Well, if there are billions in Sterling leaving the UK, how much tax revenue is lost? As the BGC reports say ‘billions’ (plural) let’s take 2 billion as an estimate. Let’s say players won back half of that. This leaves a GGY of 1 billion sterling for UK gambling companies.
I then asked ChatGPT 4.0 for its estimate and here’s what are AI friend (or enemy) had to say:
To determine the tax revenue the British government loses due to gambling outside the UK, we need to know the Gross Gambling Yield (GGY) and the gambling tax rate in the UK. The GGY is the amount retained by operators after paying out winnings but before deducting operating costs. The tax rate on GGY varies depending on the type of gambling and the specific regulations in place.

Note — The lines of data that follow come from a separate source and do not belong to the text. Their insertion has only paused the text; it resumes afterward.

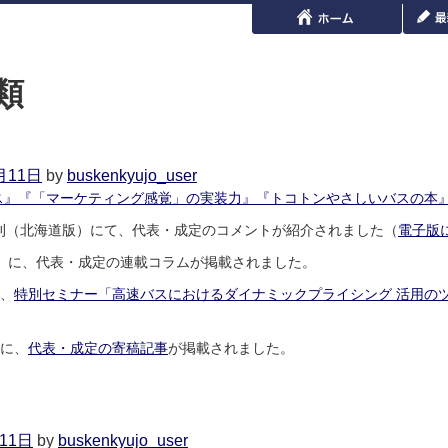
類
月11日
by
buskenkyujo_user
ス』『「マーケティング感覚」の実装力』『トコトンやさしいバスの本
朝刊（北海道版）にて、代表・成定のコメントが紹介されました（
電子版
売）に、代表・成定の連載コラムが掲載されました。
に、
特別セミナー「高速バスにおけるダイナミックプライシング 活用の
』に、
代表・成定の寄稿記事
が掲載されました。
on
2026
年
7
11日
by
buskenkyujo_user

As of my knowledge cutoff date in September 2021, the Remote Gaming Duty (RGD) for online gambling was set at 21% in the UK. Assuming the 1 billion Sterling gambled outside the UK would be subject to this tax rate if it were gambled within the UK, we can calculate the potential tax revenue loss as follows:
1,000,000,000 (1 billion Sterling) * 0.21 (21% tax rate) = 210,000,000 Sterling
The British government would potentially lose 210 million Sterling in tax revenue. Please note that tax rates and regulations may have changed since my knowledge cutoff date, so it’s essential to verify this information for the most accurate calculation.
Is anyone listening? I really don’t think they are. But I have been wrong. There is a lot of pessimistic speculation out there. However, once the white paper hits, it may not be as bad as we think. Especially as much of the news regarding the rise of an online gambling black market must have the government worried.